Dimensioni dell’IA

La quantità è una parte importante dei ragionamenti; a volte diventa qualità, diceva un tale. Cose piccole sono trattabili, cose grandi meno. I computer (in generale le macchine) servono a rendere trattabili cose troppo grandi per noi. Ma anche loro hanno dei limiti, pratici o teorici. 

Per esempio GPT-3 (la cosa che sta dietro ChatGPT, ma anche dietro DALLE-E, per quanto si faccia fatica a capire cosa c’entrano l’una con l’altra ed entrambe col T9) è una cosa grossa assai. GPT significa Generative Pre-trained Transformer. Grosso modo, per quel che anche un ignorante come me capisce, è un modello linguistico con un sacco di parametri che è stato costruito nel 2020 a partire da diverse sorgenti utilizzare come dati di partenza una copia di internet, Wikipedia, archivi di immagini, etc. Un oggetto molto, molto grande.

Quanti parametri, cioè quanti possibili modi di configurare il modello? Dicono 175 miliardi. Un numero talmente grande che solo un altro software è in grado di enumerarli o verificarli.

Quanto spazio occupa nella memoria di un computer? 800 Gb. Per dire che non è che lo fate girare sul PC di casa (4 Gb), e nemmeno su quello dell’università o dell’ufficio (32 Gb). In effetti non gira sulle CPU di un computer tradizionale, ma sulle GPU, che sono specializzate per il calcolo parallelo. Tra l’altro consuma anche parecchio: pare che per realizzare GPT-3 siano stati consumati 1250 Megawatt.

Come si accede e si interagisce con una cosa del genere, allora? Con delle API, delle Application Programming Interface, che assomigliano ai distributori di caffè. Tu metti un gettone, una moneta, una carta, e loro scelgono, macinano, scaldano, versano. 

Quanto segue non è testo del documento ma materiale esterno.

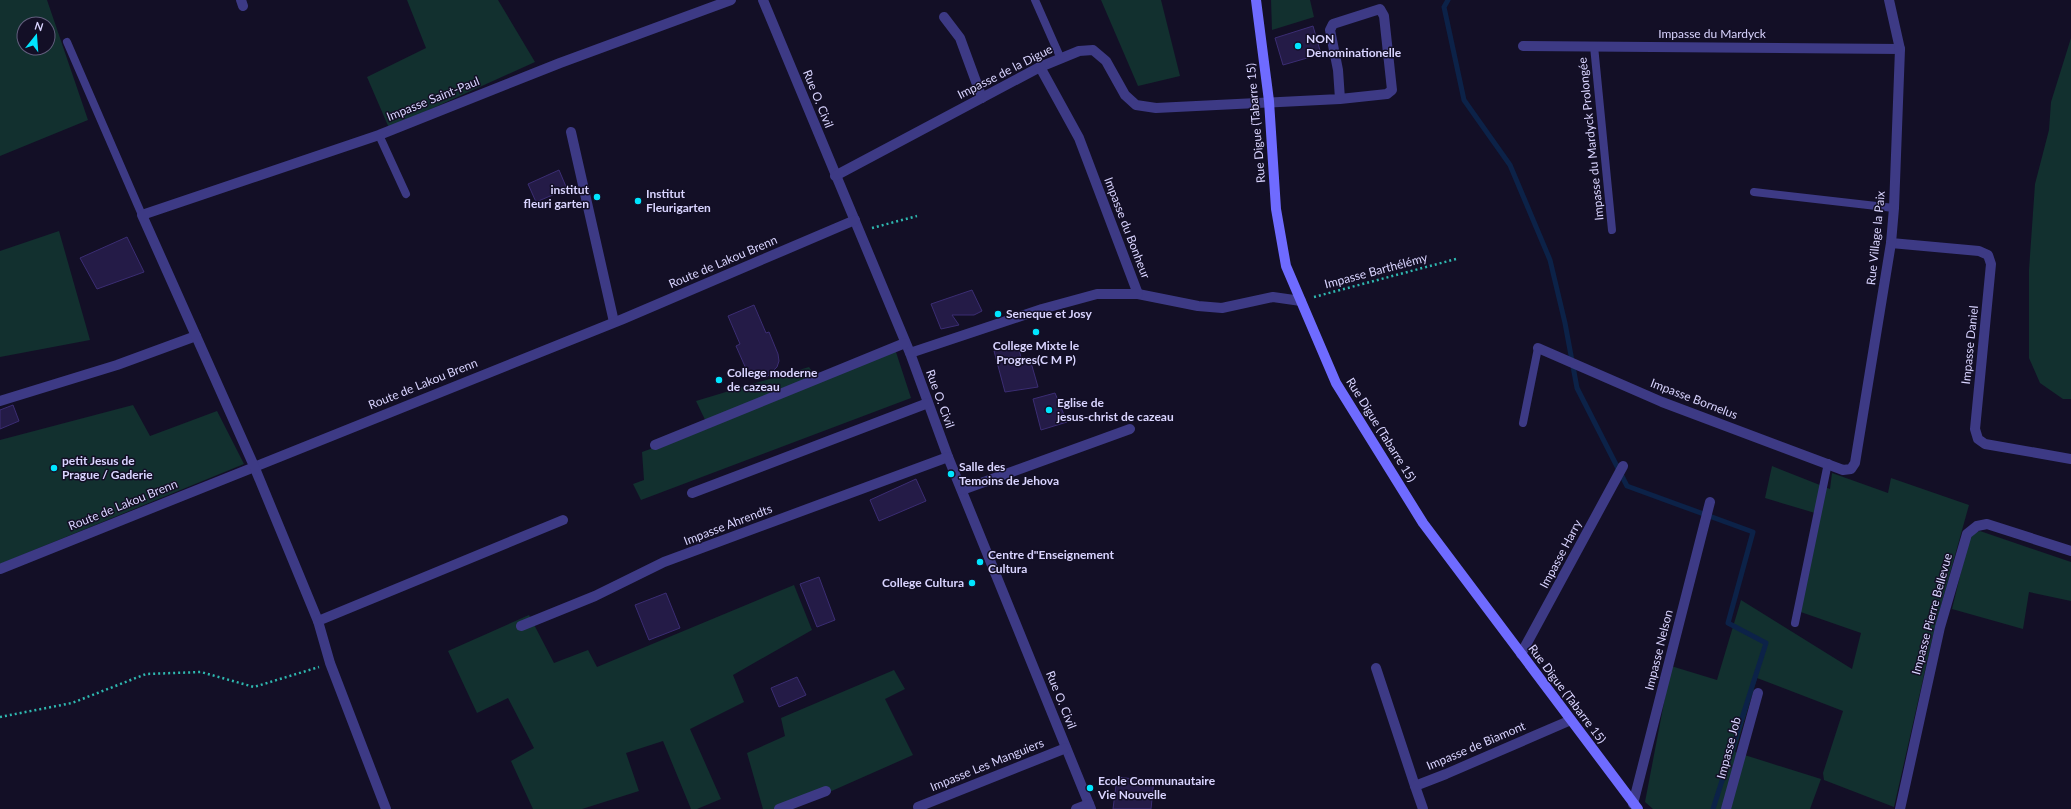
<svg xmlns="http://www.w3.org/2000/svg" width="2071" height="809" viewBox="0 0 2071 809" font-family="Lato,sans-serif">
<style>
.green{fill:#12302f;fill-rule:evenodd}
.lines{fill:none;stroke-linecap:round;stroke-linejoin:round}
.stream{stroke:#0c2248;stroke-width:5}
.building{fill:#241b47;stroke:#3b2d73}
.path{stroke:#2fb8b0;stroke-width:2.5;stroke-dasharray:2 3;stroke-linecap:butt}
.lane{stroke:#3d3a85;stroke-width:8}
.street{stroke:#3d3a85;stroke-width:10}
.secondary{stroke:#6f6bff;stroke-width:10}
.poi-dot{fill:#00e5ff;stroke:#130f26;stroke-width:1.5}
.labels{text-anchor:middle;stroke-width:3;stroke-linejoin:round;paint-order:stroke}
.street-label{font-size:12px;fill:#d9d4ff;stroke:#130f26}
.poi-label{font-size:12px;font-weight:bold;fill:#d9d4ff;stroke:#130f26;text-anchor:start}
</style>
<rect width="100%" height="100%" fill="#130f26"/>
<!-- green -->
<g class="green">
<path d="M0 0H47L88 120 0 156ZM24 24H48V48H24Z"/>
<path d="M407 0H498L535 62 389 128 367 77 426 48Z"/>
<path d="M1101 0H1161L1180 76 1138 86Z"/>
<path d="M1271 0H1310L1314 17 1272 30Z"/>
<path d="M2071 38V399H2063L2040 383 2029 358V270L2035 184 2049 130 2051 102Z"/>
<path d="M59 231 90 340 0 357V251Z"/>
<path d="M895 349 911 398 641 500 633 484 644 480 642 452 709 428 696 401 809 367 815 376Z"/>
<path d="M133 405 150 436 217 411 244 464 0 564V440Z"/>
<path d="M1772 466 1830 489 1832 473 1888 493 1891 478 1969 505 1934 631 1894 807 1824 780 1823 773 1843 711 1757 678 1735 752 1821 779 1810 809H1653L1645 802 1671 666 1717 680 1741 600 1852 669 1861 633 1795 610 1815 513 1765 498Z"/>
<path d="M1980 531 2071 562V601L2029 592 2023 629 1952 609 1970 535Z"/>
<path d="M794 585 812 630 733 675 744 702 690 729 721 799 697 809H691L663 741 626 753 639 791 582 809H533L511 761 534 748 508 698 477 713 448 651 529 615 554 663 588 650 597 667Z"/>
<path d="M894 670 905 689 885 699 913 755 791 809H763L747 753 785 736 781 718Z"/>
</g>
<g class="lines">
<!-- stream -->
<path class="stream" d="M1448 0 1444 7 1464 100 1510 165 1550 260 1565 323 1577 388 1627 486 1753 532 1728 623 1766 643 1713 809"/>
</g>
<!-- building -->
<g class="building">
<path d="M1313 26 1321 54 1283 65 1275 38Z"/>
<path d="M559 170 567 189 536 202 528 184Z"/>
<path d="M127 237 144 272 97 289 80 258Z"/>
<path d="M972 290 982 311 974 315H952L959 325 941 329 931 304Z"/>
<path d="M754 305 766 333 769 332 778 354 779 361 777 367 767 377H760L747 371 736 346 740 344 728 316Z"/>
<path d="M1018 345 1022 362 1030 359 1038 387 1005 392 994 351Z"/>
<path d="M1055 393 1067 422 1041 430 1033 399Z"/>
<path d="M13 405 19 421 0 429V410Z"/>
<path d="M916 479 926 501 879 521 870 500Z"/>
<path d="M819 577 835 620 817 627 800 584Z"/>
<path d="M666 593 680 628 649 640 635 605Z"/>
<path d="M797 677 806 695 779 707 771 688Z"/>
<path d="M1117 777 1142 780 1154 779 1151 809H1113Z"/>
</g>
<g class="lines">
<!-- path -->
<g class="path">
<path d="M872 228 917 216"/>
<path d="M1314 297 1456 259"/>
<path d="M0 717 72 703 146 674 201 672 254 687 319 667"/>
</g>
<!-- lane -->
<g class="lane">
<path d="M1035 0 1061 59"/>
<path d="M67 42 142 215"/>
<path d="M1594 46 1612 230"/>
<path d="M379 135 406 194"/>
<path d="M1754 192 1894 208"/>
<path d="M1523 423 1538 348"/>
<path d="M1795 623 1828 463"/>
</g>
<!-- street -->
<g class="street">
<path d="M241 0 243 6"/>
<path d="M763 0 910 353 948 457 1091 809"/>
<path d="M944 17 960 38 982 98"/>
<path d="M1523 46 1900 49"/>
<path d="M571 132 614 322"/>
<path d="M835 176 1040 67 1079 51 1093 50 1106 61 1125 95 1136 105 1156 108 1340 99 1387 94 1392 90 1384 16 1380 9 1333 24 1330 30 1338 70 1340 99"/>
<path d="M1891 243 1979 251 1988 255 1991 264 1975 429 1978 439 1985 444 2071 459"/>
<path d="M1138 294 1198 306 1222 308 1273 297 1301 301"/>
<path d="M1538 348 1662 402 1843 470 1851 469 1855 463 1891 243 1894 208 1900 49 1889 0"/>
<path d="M910 353 1042 309 1097 294H1138L1079 138 1040 67"/>
<path d="M0 401 117 365 196 336"/>
<path d="M655 445 905 343"/>
<path d="M962 490 1130 429"/>
<path d="M692 493 928 403"/>
<path d="M0 569 623 319 855 220"/>
<path d="M318 621 254 466 142 215 379 135 560 63 731 0"/>
<path d="M521 626 595 596 664 562 948 457"/>
<path d="M1521 654 1623 466"/>
<path d="M1376 668 1415 786"/>
<path d="M1633 804 1710 502"/>
<path d="M918 807 1066 748"/>
<path d="M386 809 330 663 318 621 563 520"/>
<path d="M779 809 826 791"/>
<path d="M1076 809 1089 804"/>
<path d="M1423 809 1415 786 1446 774 1571 720"/>
<path d="M1726 809 1758 693"/>
<path d="M1900 809 1940 627 1967 534 1977 526 1987 524 2071 551"/>
</g>
<!-- secondary -->
<path class="secondary" d="M1256 0 1269 101 1276 209 1286 266 1336 383 1423 523 1638 809"/>
</g>
<!-- markers -->
<g class="poi-dot">
<circle cx="1298" cy="46" r="4"/>
<circle cx="597" cy="197" r="4"/>
<circle cx="638" cy="201" r="4"/>
<circle cx="998" cy="314" r="4"/>
<circle cx="1036" cy="332" r="4"/>
<circle cx="719" cy="380" r="4"/>
<circle cx="1049" cy="410" r="4"/>
<circle cx="54" cy="468" r="4"/>
<circle cx="951" cy="474" r="4"/>
<circle cx="980" cy="562" r="4"/>
<circle cx="972" cy="583" r="4"/>
<circle cx="1090" cy="788" r="4"/>
</g>
<g class="labels">
<!-- street labels -->
<g class="street-label">
<text x="1712" y="38">Impasse du Mardyck</text>
<text transform="translate(1005 72) rotate(-27)" y="4">Impasse de la Digue</text>
<text transform="translate(433 99) rotate(-22)" y="4">Impasse Saint-Paul</text>
<text transform="translate(818 99) rotate(68)" y="4">Rue O. Civil</text>
<text transform="translate(1256 123) rotate(-95)" y="4">Rue Digue (Tabarre 15)</text>
<text transform="translate(1591 139) rotate(-96)" y="4">Impasse du Mardyck Prolongée</text>
<text transform="translate(1127 228) rotate(69)" y="4">Impasse du Bonheur</text>
<text transform="translate(1876 238) rotate(-84)" y="4">Rue Village la Paix</text>
<text transform="translate(723 262) rotate(-23)" y="4">Route de Lakou Brenn</text>
<text transform="translate(1376 271) rotate(-15)" y="4">Impasse Barthélémy</text>
<text transform="translate(1970 345) rotate(-84)" y="4">Impasse Daniel</text>
<text transform="translate(423 384) rotate(-22)" y="4">Route de Lakou Brenn</text>
<text transform="translate(940 399) rotate(70)" y="4">Rue O. Civil</text>
<text transform="translate(1694 399) rotate(21)" y="4">Impasse Bornelus</text>
<text transform="translate(1381 430) rotate(58)" y="4">Rue Digue (Tabarre 15)</text>
<text transform="translate(123 505) rotate(-22)" y="4">Route de Lakou Brenn</text>
<text transform="translate(728 525) rotate(-21)" y="4">Impasse Ahrendts</text>
<text transform="translate(1561 554) rotate(-62)" y="4">Impasse Harry</text>
<text transform="translate(1932 614) rotate(-75)" y="4">Impasse Pierre Bellevue</text>
<text transform="translate(1659 650) rotate(-76)" y="4">Impasse Nelson</text>
<text transform="translate(1567 694) rotate(53)" y="4">Rue Digue (Tabarre 15)</text>
<text transform="translate(1061 700) rotate(68)" y="4">Rue O. Civil</text>
<text transform="translate(1476 746) rotate(-23)" y="4">Impasse de Biamont</text>
<text transform="translate(1729 748) rotate(-75)" y="4">Impasse Job</text>
<text transform="translate(987 765) rotate(-22)" y="4">Impasse Les Manguiers</text>
</g>
<!-- poi labels -->
<g class="poi-label">
<text x="1306" y="43">NON<tspan x="1306" dy="14">Denominationelle</tspan></text>
<text x="589" y="194" text-anchor="end">institut<tspan x="589" dy="14">fleuri garten</tspan></text>
<text x="646" y="198">Institut<tspan x="646" dy="14">Fleurigarten</tspan></text>
<text x="1006" y="318">Seneque et Josy</text>
<text x="1036" y="350" text-anchor="middle">College Mixte le<tspan x="1036" dy="14">Progres(C M P)</tspan></text>
<text x="727" y="377">College moderne<tspan x="727" dy="14">de cazeau</tspan></text>
<text x="1057" y="407">Eglise de<tspan x="1057" dy="14">jesus-christ de cazeau</tspan></text>
<text x="62" y="465">petit Jesus de<tspan x="62" dy="14">Prague / Gaderie</tspan></text>
<text x="959" y="471">Salle des<tspan x="959" dy="14">Temoins de Jehova</tspan></text>
<text x="988" y="559">Centre d"Enseignement<tspan x="988" dy="14">Cultura</tspan></text>
<text x="964" y="587" text-anchor="end">College Cultura</text>
<text x="1098" y="785">Ecole Communautaire<tspan x="1098" dy="14">Vie Nouvelle</tspan></text>
</g>
</g>
<!-- north arrow -->
<g transform="translate(36 36) rotate(17)"><circle r="19" fill="#130f26" stroke="#625e7d"/>
<path d="M0-3L7 15L0 10L-7 15Z" fill="#00e5ff"/>
<text y="-6" font-size="11" font-weight="bold" text-anchor="middle" fill="#d9d4ff">N</text>
</g>
</svg>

Infatti quelli che sono diventati famosi sono dei client, cioè delle interfacce che mettono in comunicazione le persone (o altri software) con le API del gigante. 

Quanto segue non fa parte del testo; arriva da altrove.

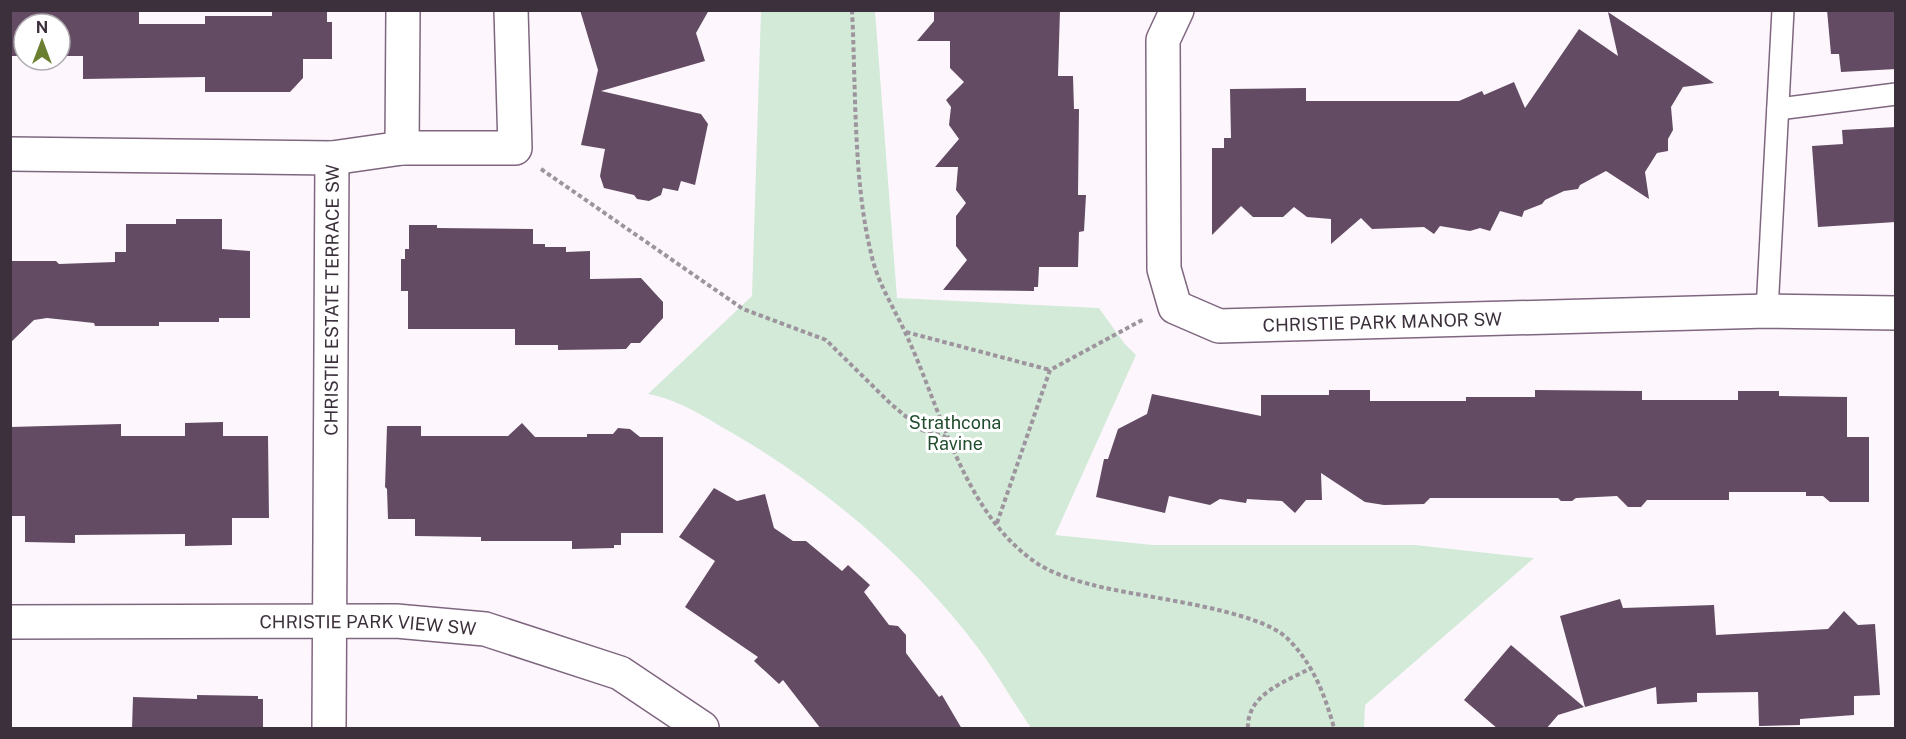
<svg xmlns="http://www.w3.org/2000/svg" width="1906" height="739" font-family="'Public Sans',sans-serif">
  <style>
    .green { fill: #d3ead8 }
    .building { fill: #634b63 }
    .lines { fill: none; stroke-linecap: round; stroke-linejoin: round }
    .service-casing { stroke: #7f667f; stroke-width: 24 }
    .minor-casing { stroke: #7f667f; stroke-width: 36 }
    .path { stroke: #9d949d; stroke-width: 4; stroke-dasharray: 4.5 3; stroke-linecap: butt }
    .service { stroke: #fff; stroke-width: 21 }
    .minor { stroke: #fff; stroke-width: 33 }
    .labels { text-anchor: middle; dominant-baseline: central; stroke-width: 6; stroke-linejoin: round; paint-order: stroke }
    .street-label { font-size: 18px; fill: #3b303b; stroke: #fff }
    .park-label { font-size: 18px; fill: #204d2d; stroke: #fff }
  </style>
  <rect width="100%" height="100%" fill="#fdf7fd"/>
  <path class="green" d="M761,11h114l22,287 202,10 25,35 12,12 -81,180 98,10h262l119,13 -169,147 -1,23h-333c-17,-25 -32,-51 -50,-76 -65,-88 -153,-163 -247,-218 -28,-16 -54,-34 -86,-40l104,-98z"/>
  <g class="building">
    <path d="M10,10h129v14h66v-8h67v-6h55v12h5v37h-29v19l-13,14h-85v-15l-122,2v-23h-23v-32h-36v32h-14z"/>
    <path d="M580,10h129l-13,23 9,28 -104,30 100,23 7,10 -13,61 -14,-4 -3,10 -15,-3 -2,7 -12,6 -12,-2 -3,-4 -30,-7 -4,-12 5,-27 -24,-4 17,-75z"/>
    <path d="M934,10h126l-2,66h15l1,33h5l-1,86h8l-2,36 -5,1 -1,35h-39l-1,20h-4v4l-91,-1 24,-30 -11,-14v-30l10,-13 -10,-13 2,-23h-23l24,-28 -10,-14 2,-18 -5,-7 18,-18 -14,-14v-27h-33l17,-20z"/>
    <path d="M1827,10h69v59l-55,3 -2,-18h-8z"/>
    <path d="M1608,12l106,71 -31,4 -12,20 2,23 -5,9v12l-11,2 -12,19 4,27 -43,-28 -26,14 -2,4 -14,2 -19,9 -3,4 -18,7 -2,6 -22,-6 -10,20 -10,-3 -10,3 -30,-5 -6,8 -10,-7 -52,2 -11,-11 -30,26v-25l-24,-2 -13,-10 -11,10h-30l-12,-11 -29,29v-87h12v-10h7l-1,-49 76,-1v13h153l23,-10 2,4 30,-13 11,26 54,-79 39,27z"/>
    <path d="M1896,127v95l-78,5 -6,-81 31,-2 -1,-14z"/>
    <path d="M176,219h46v30l28,2v67h-31v4h-60v4h-64l-1,-3 -47,-5 -13,2 -24,23v-82h46l3,3 56,-2v-10h11v-28h50z"/>
    <path d="M409,225h28v3l96,1v15h12v3h21v5l24,-1v28l51,-1 22,24v16l-23,25h-9l-5,6 -68,1v-5h-43v-16h-107v-38h-7v-32h4v-10h4z"/>
    <path d="M1329,390h41v11h96v-4h69v-7l107,1v9h96v-9h41v5l68,1v40h22v65h-39l-7,-6h-17v-4h-77v8h-82l-6,7h-13l-11,-11 -41,2 -4,3h-11l-3,-3h-128l-6,6 -40,1 -19,-3 -44,-29 1,27h-16l-11,13 -13,-12 -35,-2 -1,4 -26,-4 -10,6 -41,-9 -4,17 -69,-16 8,-38h4l10,-30 29,-15 5,-20 109,22v-21h68z"/>
    <path d="M223,422v14h45l1,82h-37v27l-47,1v-12l-110,1v8l-50,-1v-26h-15v-89l111,-3v12h64v-13z"/>
    <path d="M522,423l13,14h52v-3h26l5,-6 12,1 10,8h23v96h-42v12h-7v3l-42,1v-8h-91v-4l-66,-1v-17h-27l-1,-30 -2,-2 2,-61h34v10h87z"/>
    <path d="M714,488l23,13 28,-7 9,34 19,13h13l36,30 6,-6 22,20 -6,7 25,33 9,1 8,9v18l33,44 3,-2 20,34h-141l-38,-49 -4,4 -25,-23 4,-4 -73,-50 30,-46 -36,-24z"/>
    <path d="M1620,599l3,9 91,-3 2,30 112,-6 16,-18 14,14 17,-1 5,71 -26,1v19l-54,4v6l-41,1 -1,-34 -61,1v9l-40,2 -1,-17 -71,20 -25,-91z"/>
    <path d="M1511,645l73,62 -26,8 -12,14h-48l-34,-29z"/>
    <path d="M197,695l61,1v3h5v30h-131l1,-32 64,2z"/>
  </g>
  <g class="lines">
    <defs>
      <g id="service">
        <path d="M1778,109l118,-15"/>
        <path d="M1767,311l16,-301"/>
      </g>
      <g id="minor">
        <path id="s1" d="M1177,10l-14,30 1,229 11,38 44,19 548,-15 129,2"/>
        <path d="M402,148l1,-138"/>
        <path d="M10,154l322,4 70,-10h113l-4,-138"/>
        <path id="s2" d="M10,622l386,-1 89,8 135,44 82,55"/>
        <path id="s3" d="M329,728l3,-570"/>
      </g>
    </defs>
    <use href="#service" class="service-casing"/>
    <use href="#minor" class="minor-casing"/>
    <g class="path">
      <path d="M852,10c4,76 1,170 19,243 6,29 22,53 34,79 35,74 57,176 126,227 16,13 42,21 62,26 48,13 164,23 195,54 25,25 37,56 46,89"/>
      <path d="M541,169l202,140 83,31 65,64 31,26 24,7"/>
      <path d="M906,332l144,38"/>
      <path d="M997,523l53,-153 94,-51"/>
      <path d="M1248,728c-1,-34 37,-46 63,-60"/>
    </g>
    <use href="#service" class="service"/>
    <use href="#minor" class="minor"/>
  </g>
  <g class="labels">
    <g class="street-label">
      <text stroke="none"><textPath href="#s3" startOffset="428">CHRISTIE ESTATE TERRACE SW</textPath></text>
      <text stroke="none"><textPath href="#s1" startOffset="513">CHRISTIE PARK MANOR SW</textPath></text>
      <text stroke="none"><textPath href="#s2" startOffset="358">CHRISTIE PARK VIEW SW</textPath></text>
    </g>
    <g class="park-label">
      <text x="955" y="422">Strathcona<tspan x="955" dy="21">Ravine</tspan></text>
    </g>
  </g>
  <rect width="1906" height="739" fill="none" stroke="#3b303b" stroke-width="24"/>
  <g transform="translate(42 42)"><circle r="28" fill="#ffffff" stroke="#b1acb1" stroke-width="1.5"/>
  <path d="M0-4.5L10 22L0 15L-10 22Z" fill="#6a7f30"/>
  <text y="-9" font-size="16" font-weight="bold" text-anchor="middle" fill="#3b303b">N</text>
  </g>
</svg>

Dicevamo che GPT-3 non è costruito con revisione umana. Ha tuttavia bisogno di verifiche per apportare qualche correzione (per esempio per trovare i bug o per limitare i casi in cui venga usato per generare testi razzisti o sessisti) ed è il motivo per cui a tutti questi client è stato, finora, lasciato l’accesso libero.

La API di ChatGPT sono state messe a disposizione gratuitamente dai produttori, OpenAI. Ma a prescindere dall’uso immediato, di chi è ChatGPT? Chi lo può modificare, controllare? Il codice sorgente non è pubblico, ma pare che OpenAI (che è una fondazione, non perché sia più etica degli altri ma perché così paga meno tasse come Wikipedia), abbia ceduto l’esclusiva a Microsoft, che finora ha investito in OpenAI 10.000.000.000 dollari. La stessa Microsoft, incidentalmente, possiede GitHub, che è un repository di codice sorgente, e usa GPT per far funzionare AI Copilot, che è un software che produce su richiesta non poesie o dialoghi divertenti ma nuovi codici sorgenti.

Sono informazioni che si trovano su Wikipedia, niente di segreto.

Che se ne ricava? Che questa roba non la controlliamo ora e non la controlleremo mai perché è troppo grande – deve essere grande per funzionare. Che non è come il software normale che uno può imparare a costruire e a eseguire, e magari vendere. Questa è una cosa che ha bisogno di enormi risorse, come una raffineria petrolifera ha bisogno di un giacimento di petrolio, vicino o lontano. Chi si può permettere di sfruttare un giacimento e una raffineria, anche se di dati? Qualcuno, a sua volta, molto grande. Ad oggi, febbraio 2023, hanno dichiarato di stare per proporre servizi “in stile ChatGPT” anche Baidu, Yandex e Google.

Altro che preoccuparsi perché gli studenti copiano.